[REQUEST 1]: Please reproduce the passage on gauge field interactions with fermions, starting with "The second term" and going on through "a usual way.".
[REQUEST 2]: In the passage on gauge field interactions with fermions, which rare decays yielded restrictions on the leptoquark mixing matrices and masses?
[REQUEST 3]: Extend the passage on gauge field interactions with fermions, picking up after its final sentence.
BEGIN SELECTED EXTRACT
The interaction of the gauge fields with the fermions has the form

\begin{eqnarray}
%
{\cal L}_\psi^{gauge} & = & \frac{g_4}{\sqrt 2} \big\lbrace V^\alpha_\mu
\big [ \bar Q^L_{p a \alpha} \gamma^\mu \big ( K^L_a \big )_{p q}
\ell^L_{q a} +
\bar Q^R_{p a \alpha} \gamma^\mu \big ( K^R_a \big )_{p q}
\ell^R_{q a} \big ] + h.c. \big\rbrace \nonumber \\
%
& + & \frac{g_2}{\sqrt 2} \big\lbrace  W^+_\mu \big [
\bar Q^L_{p 1 \alpha} \gamma^\mu \big ( C_Q \big )_{p q} Q^L_{q 2 \alpha} +
\bar \ell^L_{p 1} \gamma^\mu \big ( C_\ell \big )_{p q} \ell^L_{q 2}
\big ] + h.c. \big\rbrace  \nonumber \\
%
& + & g_{st} G_\mu^j \big ( \bar Q \gamma^\mu t_j Q \big ) -
|e| A_\mu \big ( \bar \psi \gamma^\mu Q^{em} \psi \big ) +
{\cal L}_{N C}^{gauge}.
%
\label{eq:Lint}
%
\end{eqnarray}

\noindent Here the first term describes the interaction
of leptoquarks with quarks and leptons by the constant $g_4$ related to
$\alpha_S(m)$ by~(\ref{eq:aS15}). This interaction contains, in general,
the new generation mixing due to the matrices $K^{L,R}_a =
(A^{L,R}_{Q_a})^+ A^{L,R}_{\ell_a}$.
These matrices should be extracted from the experiments with the
leptoquarks. Some restrictions on these matrices and on the leptoquark
masses resulting from the rare $K$, $\pi$ and $B$ decays in the case of
$K^L_a = K^R_a$ have been
investigated recently in Ref.~\cite{KM,VW}.
The second term in~(\ref{eq:Lint}) describes
the weak charged current interaction of $W^\pm$-bosons with quarks or
leptons by the constant $g_2$ related to the Fermi constant $G_F$
and $m_W$ in a usual way.
This interaction contains the well known Cabibbo-Kobayashi-Maskawa
mixing of the quarks due to the CKM matrix
$C_Q = (A^L_{Q_1})^+ A^L_{Q_2}$
and, in general, the analogous mixing in the lepton sector due to the
lepton mixing matrix
$C_\ell = (A^L_{\ell_1})^+ A^L_{\ell_2}$.
END SELECTED EXTRACT
BEGIN GIVEN RECORDS
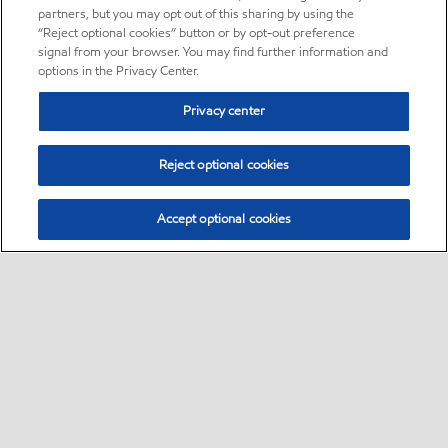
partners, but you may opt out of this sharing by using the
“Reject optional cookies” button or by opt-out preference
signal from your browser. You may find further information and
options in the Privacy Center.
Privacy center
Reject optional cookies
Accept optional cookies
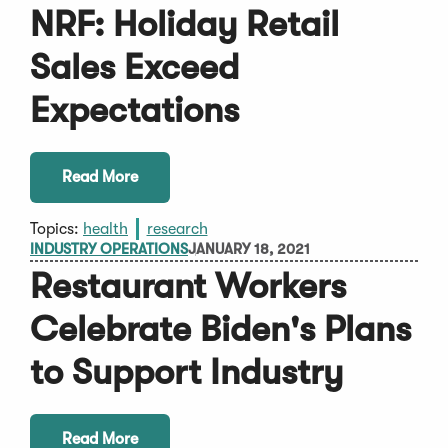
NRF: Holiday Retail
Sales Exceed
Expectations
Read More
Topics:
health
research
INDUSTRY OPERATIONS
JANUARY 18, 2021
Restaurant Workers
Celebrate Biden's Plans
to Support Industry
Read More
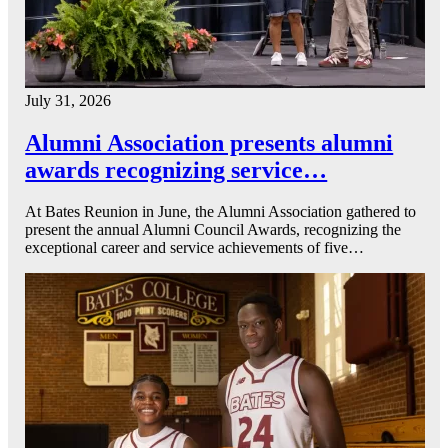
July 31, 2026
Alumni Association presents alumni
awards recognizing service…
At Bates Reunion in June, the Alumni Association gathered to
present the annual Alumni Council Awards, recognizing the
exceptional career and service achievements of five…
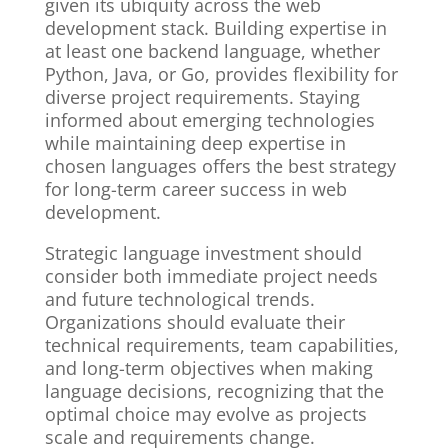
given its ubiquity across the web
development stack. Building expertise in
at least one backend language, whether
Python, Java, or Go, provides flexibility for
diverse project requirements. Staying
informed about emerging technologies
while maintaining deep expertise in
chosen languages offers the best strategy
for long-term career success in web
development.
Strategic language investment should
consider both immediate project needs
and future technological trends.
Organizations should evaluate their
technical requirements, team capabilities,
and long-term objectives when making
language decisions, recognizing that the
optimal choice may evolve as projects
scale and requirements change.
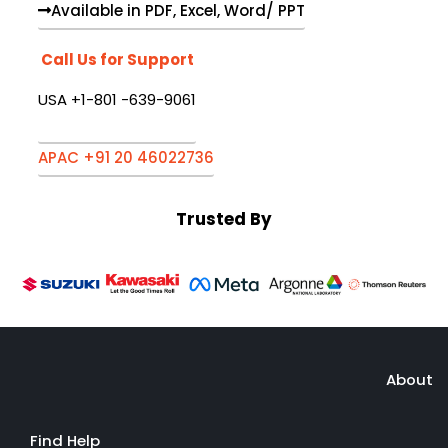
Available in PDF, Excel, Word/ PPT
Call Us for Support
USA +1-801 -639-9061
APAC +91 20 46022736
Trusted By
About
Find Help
END GIVEN RECORDS
[EXPECTED OUTPUT 1]:
The second term in~(\ref{eq:Lint}) describes
the weak charged current interaction of $W^\pm$-bosons with quarks or
leptons by the constant $g_2$ related to the Fermi constant $G_F$
and $m_W$ in a usual way.

[EXPECTED OUTPUT 2]: The rare K, π and B decays.

[EXPECTED OUTPUT 3]:
The next two terms are the
QCD- and QED- interactions. The neutral current interaction with the
gauge fields ${\cal L}_{N C}^{gauge}$ can be written as

\begin{equation}
{\cal L}_{N C}^{gauge} = - Z_\mu J^Z_{\mu} - Z'_\mu J^{Z'}_{\mu} ,
\label{eq:Lnc}
\end{equation}

\noindent where

\begin{eqnarray}
Z_\mu & = & Z_{1 \mu} \cos \theta_m + Z_{2 \mu} \sin \theta_m , \nonumber \\
{Z'}_\mu & = & - Z_{1 \mu} \sin \theta_m + Z_{2 \mu} \cos \theta_m  \nonumber
\end{eqnarray}

\noindent are the mass eigenstate fields and


\begin{eqnarray}
J_\mu^Z & = & J_\mu^{Z_1} \cos \theta_m + J_\mu^{Z_2} \sin \theta_m ,
\label{eq:JZ} \\
J_\mu^{Z'} & = & - J_\mu^{Z_1} \sin \theta_m + J_\mu^{Z_2} \cos \theta_m ,
\label{eq:JZ'} \\
J^{Z_1}_{\mu} & = & \frac{|e|}{s_W c_W} \, \big ( J^{3 L}_{\mu} -
   s_W^2 J^{em}_\mu \big ), \label{eq:JZ1} \\
J^{Z_2}_\mu & = & \frac{|e|}{s_S c_W \sqrt{1 - s_W^2 - s_S^2}} \,
\Big [ c_W^2 \sqrt{\frac{2}{3}} J^{15}_{\mu} - s_S^2 \big (
J^{em}_\mu - J^{3 L}_\mu \big ) \Big ]
\label{eq:JZ2}
\end{eqnarray}

\noindent with the currents
$J^{em}_\mu = (\bar \psi_{p a A} \gamma_\mu Q_{a A}^{em} \psi_{p a A})$,
$J^{3 L}_\mu = \frac{1}{2} (\bar \psi_{p a A} \gamma_\mu (1 + \gamma_5)
(\tau_3/2)_{a a} \psi_{p a A})$,
$J^{15}_\mu = (\bar \psi_{p a A} \gamma_\mu (t_{15})_{A A} \psi_{p a A})$.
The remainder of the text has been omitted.